* [WHAT TO WORK ON]: Work through the records that follow and return each line containing the word "string".

□ □ □ □

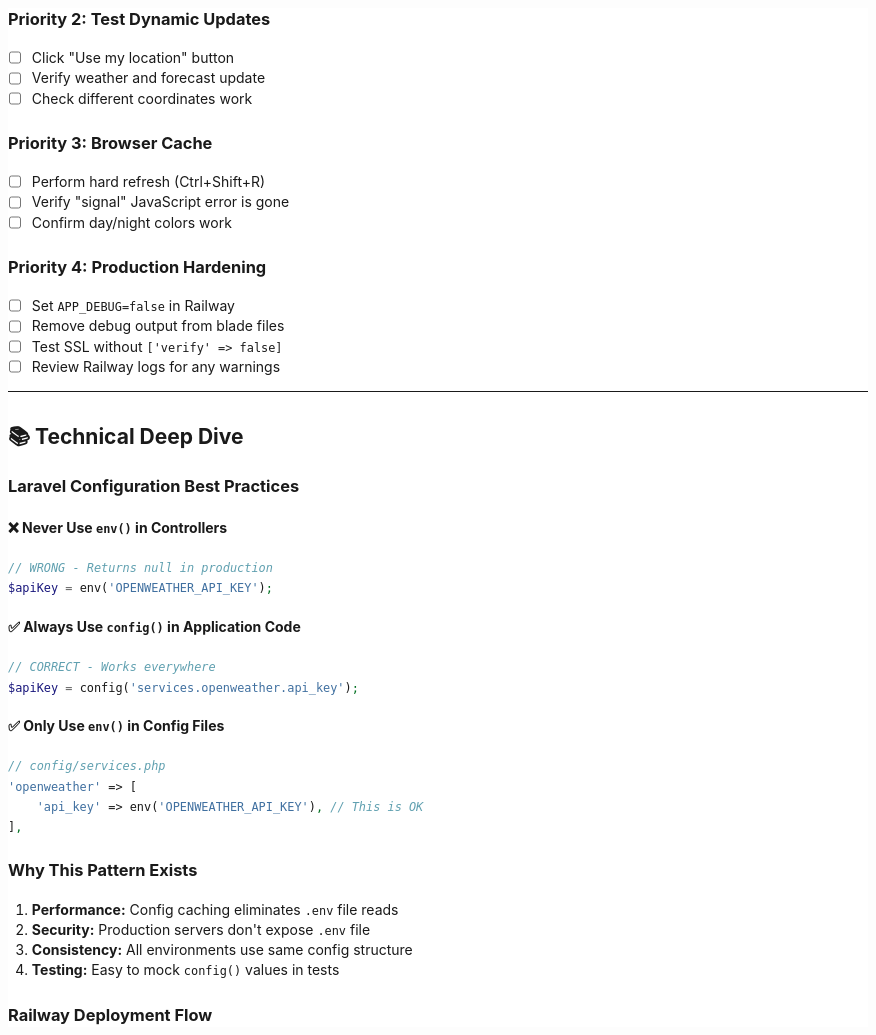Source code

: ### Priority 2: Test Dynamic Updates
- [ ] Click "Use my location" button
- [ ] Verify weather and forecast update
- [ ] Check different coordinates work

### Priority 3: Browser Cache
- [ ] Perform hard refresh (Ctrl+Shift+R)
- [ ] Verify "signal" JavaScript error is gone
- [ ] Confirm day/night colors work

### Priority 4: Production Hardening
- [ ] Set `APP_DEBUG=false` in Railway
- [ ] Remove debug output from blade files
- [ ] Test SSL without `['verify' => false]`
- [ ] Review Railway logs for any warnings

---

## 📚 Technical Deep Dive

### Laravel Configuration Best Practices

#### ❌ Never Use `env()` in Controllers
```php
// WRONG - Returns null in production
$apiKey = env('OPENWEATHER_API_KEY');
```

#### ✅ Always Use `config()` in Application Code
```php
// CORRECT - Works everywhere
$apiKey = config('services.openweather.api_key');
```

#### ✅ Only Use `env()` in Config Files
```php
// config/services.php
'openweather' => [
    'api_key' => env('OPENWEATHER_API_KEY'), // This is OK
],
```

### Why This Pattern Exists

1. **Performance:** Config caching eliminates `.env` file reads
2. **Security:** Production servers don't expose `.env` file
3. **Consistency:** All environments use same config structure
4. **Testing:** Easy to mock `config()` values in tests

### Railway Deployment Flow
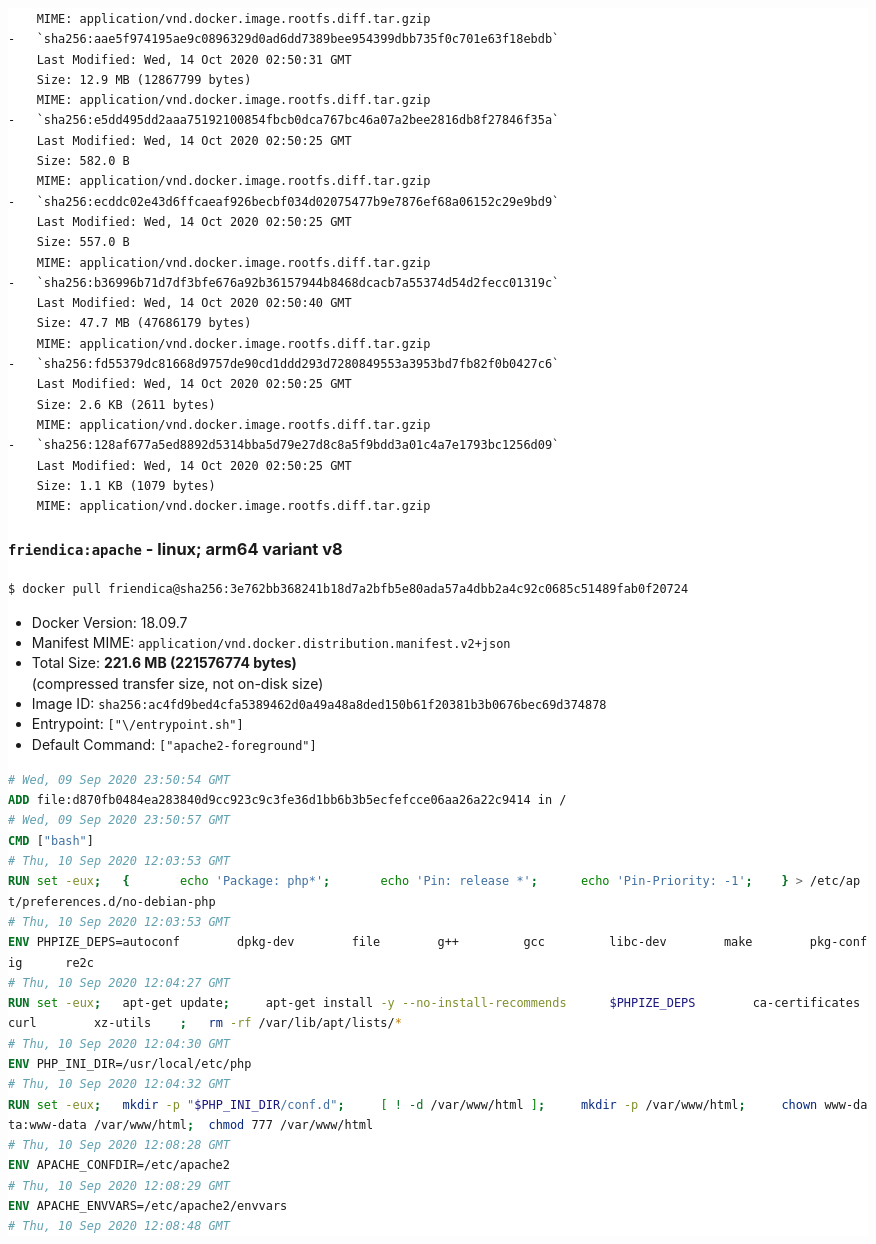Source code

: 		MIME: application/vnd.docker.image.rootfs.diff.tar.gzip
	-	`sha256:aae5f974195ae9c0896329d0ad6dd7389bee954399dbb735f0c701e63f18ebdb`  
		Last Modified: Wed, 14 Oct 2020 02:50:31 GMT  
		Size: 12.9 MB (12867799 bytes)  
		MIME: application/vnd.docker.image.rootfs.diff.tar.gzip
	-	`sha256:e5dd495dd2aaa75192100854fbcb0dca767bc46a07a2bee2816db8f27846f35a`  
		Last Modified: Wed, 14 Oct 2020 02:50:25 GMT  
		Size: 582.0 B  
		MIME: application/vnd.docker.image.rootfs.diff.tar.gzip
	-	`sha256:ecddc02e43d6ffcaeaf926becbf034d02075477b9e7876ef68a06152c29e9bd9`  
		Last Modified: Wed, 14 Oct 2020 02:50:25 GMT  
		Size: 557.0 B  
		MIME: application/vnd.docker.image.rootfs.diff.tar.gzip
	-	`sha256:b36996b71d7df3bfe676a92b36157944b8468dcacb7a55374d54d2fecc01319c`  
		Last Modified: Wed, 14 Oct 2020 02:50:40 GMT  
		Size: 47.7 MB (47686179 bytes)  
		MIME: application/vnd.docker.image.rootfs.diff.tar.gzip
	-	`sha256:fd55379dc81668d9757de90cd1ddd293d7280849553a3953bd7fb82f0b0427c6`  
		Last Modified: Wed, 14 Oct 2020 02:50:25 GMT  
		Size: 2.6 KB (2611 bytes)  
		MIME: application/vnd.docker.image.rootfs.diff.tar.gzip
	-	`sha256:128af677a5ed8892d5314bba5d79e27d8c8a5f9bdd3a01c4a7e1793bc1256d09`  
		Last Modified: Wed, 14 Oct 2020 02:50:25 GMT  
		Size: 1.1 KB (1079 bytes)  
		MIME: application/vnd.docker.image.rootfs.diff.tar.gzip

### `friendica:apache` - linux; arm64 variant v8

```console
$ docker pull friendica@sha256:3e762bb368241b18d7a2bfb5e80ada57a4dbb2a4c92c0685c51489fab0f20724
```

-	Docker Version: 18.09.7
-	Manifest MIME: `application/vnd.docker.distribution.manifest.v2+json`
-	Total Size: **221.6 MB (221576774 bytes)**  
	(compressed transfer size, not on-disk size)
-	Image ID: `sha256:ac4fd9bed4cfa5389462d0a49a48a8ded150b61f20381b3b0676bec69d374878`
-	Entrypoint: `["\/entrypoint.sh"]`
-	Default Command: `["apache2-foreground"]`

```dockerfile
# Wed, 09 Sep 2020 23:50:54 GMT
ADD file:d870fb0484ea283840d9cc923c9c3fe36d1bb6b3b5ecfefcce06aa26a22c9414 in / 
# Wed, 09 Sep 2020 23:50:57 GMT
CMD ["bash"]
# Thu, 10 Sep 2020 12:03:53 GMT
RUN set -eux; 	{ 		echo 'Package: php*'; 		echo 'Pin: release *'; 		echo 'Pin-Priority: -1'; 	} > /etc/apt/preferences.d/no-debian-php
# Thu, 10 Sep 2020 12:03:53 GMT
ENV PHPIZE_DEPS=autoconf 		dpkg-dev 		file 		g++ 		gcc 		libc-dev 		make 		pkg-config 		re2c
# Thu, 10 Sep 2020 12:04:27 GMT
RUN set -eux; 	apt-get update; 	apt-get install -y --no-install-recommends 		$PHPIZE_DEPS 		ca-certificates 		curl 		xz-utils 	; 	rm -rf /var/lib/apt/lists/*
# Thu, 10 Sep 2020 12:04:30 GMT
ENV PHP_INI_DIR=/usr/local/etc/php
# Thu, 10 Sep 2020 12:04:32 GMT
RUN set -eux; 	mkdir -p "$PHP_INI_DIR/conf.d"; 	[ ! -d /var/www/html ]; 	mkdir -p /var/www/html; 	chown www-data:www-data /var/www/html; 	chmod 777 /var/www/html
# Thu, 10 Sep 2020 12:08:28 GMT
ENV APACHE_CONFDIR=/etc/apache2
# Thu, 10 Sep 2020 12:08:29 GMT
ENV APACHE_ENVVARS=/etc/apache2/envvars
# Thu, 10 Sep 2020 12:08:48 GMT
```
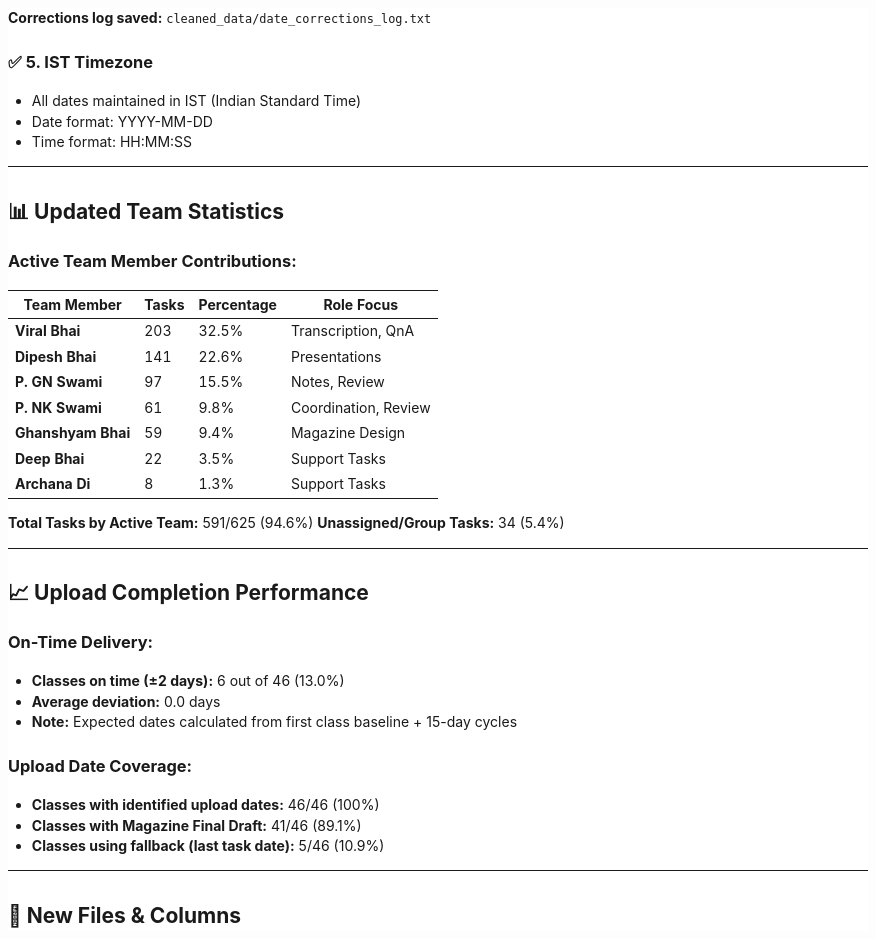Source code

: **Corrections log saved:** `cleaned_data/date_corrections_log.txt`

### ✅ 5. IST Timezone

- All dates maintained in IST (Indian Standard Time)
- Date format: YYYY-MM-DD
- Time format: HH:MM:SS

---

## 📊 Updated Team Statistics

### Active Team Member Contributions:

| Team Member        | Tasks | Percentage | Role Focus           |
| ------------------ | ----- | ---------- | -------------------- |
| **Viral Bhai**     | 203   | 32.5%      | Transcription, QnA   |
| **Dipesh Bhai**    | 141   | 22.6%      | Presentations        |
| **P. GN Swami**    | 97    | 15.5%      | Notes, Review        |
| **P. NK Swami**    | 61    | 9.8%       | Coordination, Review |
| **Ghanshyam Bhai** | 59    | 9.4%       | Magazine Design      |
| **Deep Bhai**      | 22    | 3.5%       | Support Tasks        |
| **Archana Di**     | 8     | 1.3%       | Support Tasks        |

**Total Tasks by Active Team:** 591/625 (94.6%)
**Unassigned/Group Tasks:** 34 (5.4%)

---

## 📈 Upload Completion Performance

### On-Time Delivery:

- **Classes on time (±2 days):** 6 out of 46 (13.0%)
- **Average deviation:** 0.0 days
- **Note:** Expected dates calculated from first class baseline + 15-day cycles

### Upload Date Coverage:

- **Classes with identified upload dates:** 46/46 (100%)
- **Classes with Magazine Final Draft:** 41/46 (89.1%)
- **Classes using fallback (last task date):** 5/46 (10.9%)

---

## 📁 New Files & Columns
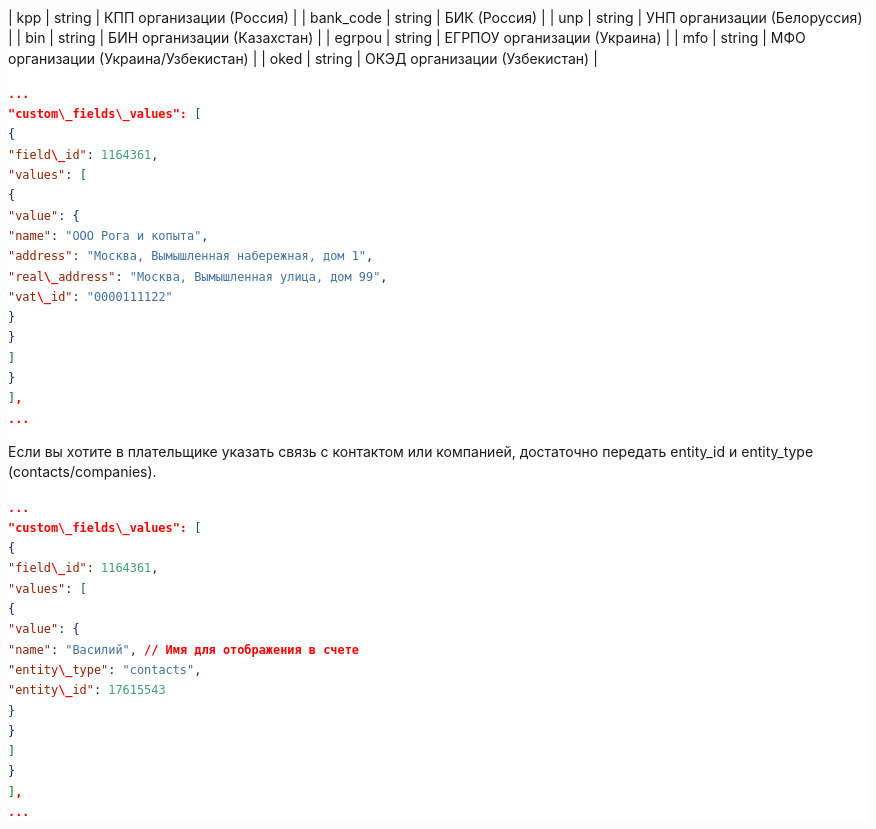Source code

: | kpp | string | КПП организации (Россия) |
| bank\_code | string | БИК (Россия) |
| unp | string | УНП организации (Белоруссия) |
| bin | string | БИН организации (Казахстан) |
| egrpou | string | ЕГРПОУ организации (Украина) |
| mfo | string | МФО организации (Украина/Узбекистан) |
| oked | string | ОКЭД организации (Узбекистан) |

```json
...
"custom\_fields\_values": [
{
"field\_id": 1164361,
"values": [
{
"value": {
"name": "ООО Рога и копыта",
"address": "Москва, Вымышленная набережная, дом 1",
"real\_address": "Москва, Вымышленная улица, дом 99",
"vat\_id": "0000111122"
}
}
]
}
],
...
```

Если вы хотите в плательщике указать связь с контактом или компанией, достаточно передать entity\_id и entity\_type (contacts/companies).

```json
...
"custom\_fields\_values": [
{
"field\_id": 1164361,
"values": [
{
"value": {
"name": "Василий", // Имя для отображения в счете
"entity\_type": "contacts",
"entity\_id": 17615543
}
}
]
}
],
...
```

□ □ □ □

* [EXPECTED ANSWER]:
: | kpp | string | КПП организации (Россия) |
| bank\_code | string | БИК (Россия) |
| unp | string | УНП организации (Белоруссия) |
| bin | string | БИН организации (Казахстан) |
| egrpou | string | ЕГРПОУ организации (Украина) |
| mfo | string | МФО организации (Украина/Узбекистан) |
| oked | string | ОКЭД организации (Узбекистан) |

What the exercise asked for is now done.